The often-comical or rambling public comments at City Hall meetings have been submittable via Zoom or by phone since the start of the pandemic, but the Board of Supervisors may vote to end that practice by the end of the month, forcing commenters to show up again to complain in person.
If you’ve ever watched an SF City Hall meeting in person or on SFGovTV, you’re familiar with the colorful and eccentric phenomenon known as public comment. It often consists of quirky, rambling stemwinder speeches from anyone who wants to talk, and frequently resembling the Patton Oswalt “Star Wars filibuster” scene from Parks and Recreation. As seen below, it also brings a dash of profanity or confrontation into the City Hall meeting proceedings.
But public comment can also be useful and fascinating. At last week’s SF Historic Preservation Commission meeting on the Castro Theatre, we heard public comment not only from local celebrities like Jello Biafra, DJ Bus Station John, and Donna Sachet, but we also heard from major film festival producers, or attorneys for the Castro’s owners the Nasser family, who made very crucial points that would not have otherwise been heard, if not for public comment.
When COVID hit, City Hall meetings all switched to being held on Zoom, and so public comment could be submitted via Zoom or telephone, which a lot of people loved and saw as an improvement. But it also made public comment, and the meetings themselves, go a lot longer than they would have otherwise. The December 2021 Tenderloin emergency declaration meeting went for nearly 11 hours and lasted until almost 1 a.m. on Christmas Eve; and the car-free JFK vote went for 12 hours, with nine freaking hours of public comment. Yes, these remote public comments open up democracy in a sense, but can also stifle democracy because regular people can’t hack meetings that go for up to 12 hours.
That’s why, as reported by 48 Hills, Supervisor Rafael Mandelman is proposing we end remote participation in City Hall meetings. This would apply to Board members just using Zoom if they were sick (which doesn't happen much anymore), but more significantly, you would have to get your ass to City Hall and attend the meeting in person if you wanted to summit public comment.
“A number of us have questioned whether this body and the public are well-served by unlimited remote public comment,” Mandelman said at Monday morning’s Board of Supervisors Rules Committee, which considered his proposal. The supervisor pointed out last year’s Redistricting Task Force meetings, some of which lasted until 5 a.m. on a Saturday morning. Mandelman complained that city officials were “beginning to consider their own actions in the wee hours of the morning, when their own thinking probably was not at its best.”
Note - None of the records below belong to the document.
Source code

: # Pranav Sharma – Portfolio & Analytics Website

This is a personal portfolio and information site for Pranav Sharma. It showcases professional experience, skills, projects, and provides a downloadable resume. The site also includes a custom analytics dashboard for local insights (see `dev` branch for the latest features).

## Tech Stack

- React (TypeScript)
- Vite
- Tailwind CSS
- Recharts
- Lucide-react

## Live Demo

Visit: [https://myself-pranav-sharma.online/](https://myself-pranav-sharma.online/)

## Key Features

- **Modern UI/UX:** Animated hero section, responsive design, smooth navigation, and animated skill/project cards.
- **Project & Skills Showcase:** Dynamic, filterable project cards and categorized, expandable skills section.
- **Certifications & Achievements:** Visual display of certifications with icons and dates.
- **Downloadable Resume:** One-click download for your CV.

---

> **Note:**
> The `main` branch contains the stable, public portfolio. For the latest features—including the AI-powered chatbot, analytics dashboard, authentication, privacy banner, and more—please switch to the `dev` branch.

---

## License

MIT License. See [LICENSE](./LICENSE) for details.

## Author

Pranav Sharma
(Though Mandelman admitted he originally introduced this proposal last summer, but shelved it, because “colleagues kept getting sick.”)
Rules Committee chair, Supervisor Matt Dorsey, tied this to Mayor Breed’s pleas for downtown workers to return. “When we tell businesses, especially the big ones, to come back to the office, that it’s time to come back to work, then the city should put more skin in that game as well,” Dorsey said Monday. “This is something that small businesses are really counting on."
In a very San Francisco development, the public comment on the remote public comment legislation dragged on for two hours, with 38 people commenting. The vast majority of those were, in fact, remote public commenters participating by phone.
But Senior & Disability Action executive director Jessica Lehman showed up in person, to make the case of how crucial remote public comment is for that community. “It’s a burden for disabled people, and it’s a risk,” Lehman told the committee. “I am at risk if I were to get COVID, of death. And I took that risk today, and not lightly, and I question whether that was a good idea.”
Commenters made great points about conflicts caused by work and childcare. Others floated the idea of issuing remote commenter cards, like library cards, and only issuing them to those with a demonstrated hardship.
The Rules Committee was set to vote, but put the vote off to a later date. “I’d like to see if we can take a little more time to harmonize this board’s approach with other local government bodies,” Dorsey said. The committee voted unanimously to table the vote “to call of the chair,” which basically means kicking the can to a date yet to be determined. Sup. Dorsey did, however, indicate there would be a vote sometime in February.